Open Circle Theater
Both through April 10

AT THE START OF PU'UHONUA, LIGHTS come up on Nelda (Maria Glanz, the script's author), an Idaho farm wife, as she mixes up a batch of blood pudding. As Nelda makes the food, she comes out with a stream of humorous observations--which Glanz times to the steps in her recipe--and an isolated and brutal reality is revealed beneath Nelda's life of sunny domesticity. Later, Nelda stumbles on a Japanese internment camp in her back yard, where she finds refuge in a relationship with a male prisoner (a Hawaiian native of Japanese descent, who teaches her the term Pu'uhonua, or "place of refuge").

An air of threat hangs over the action (meticulously directed by Elizabeth Klobe), setting us up for a weighty, potentially shocking conclusion; clearly Glanz means to reflect the damage of war in this intimate story. She slips, however: the prisoner escapes the camp and joins the army, Nelda escapes her abuser and hops a bus for home. End of story. Despite its complex trappings, Pu'uhonua just another a version of the familiar fable that Hollywood likes to mine, in which two unlikely comrades fight a common oppressor. These days, that ground's better covered in the nightly news.

Michael Robinson's one-act comedy Return to Crusoe's Island, also directed by Klobe, tackles violence on equally damning terms. Crusoe's island is also a place of refuge--a stripped-down world in which to safely examine the origins of oppression--but where Pu'uhonua leans on self-conscious props, Return to Crusoe's Island carries the action cleanly.

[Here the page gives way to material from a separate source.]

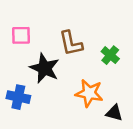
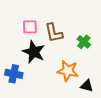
pink square: (21, 35) -> (30, 27), moved

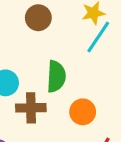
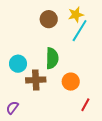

This theatrically spare production distills Defoe's Robinson Crusoe to its subtext, focusing on the oppressor's (civilization's) complicated relationship with the oppressed (nature). Robinson astutely plays Crusoe the colonizer, manipulating the natural world to support delusions of divinity. Friday (perfectly portrayed by Kat Tait), on the other hand, serves as a multi-purpose projection, as she is shaped and reshaped through Crusoe's lens. Friday directly challenges Crusoe in a number of guises: she is the brown-skinned Other, she is the "uncivilized savage," she is all things man traditionally associates with woman: servitude, sex, motherhood, nature. However, when Crusoe attempts to reinvent nature by taking Mother out of it altogether, his fantasy falls into ruin. Robinson, Tait, and Klobe apply a light touch to Robinson Crusoe, and the show is a worthy footnote to Defoe's tale.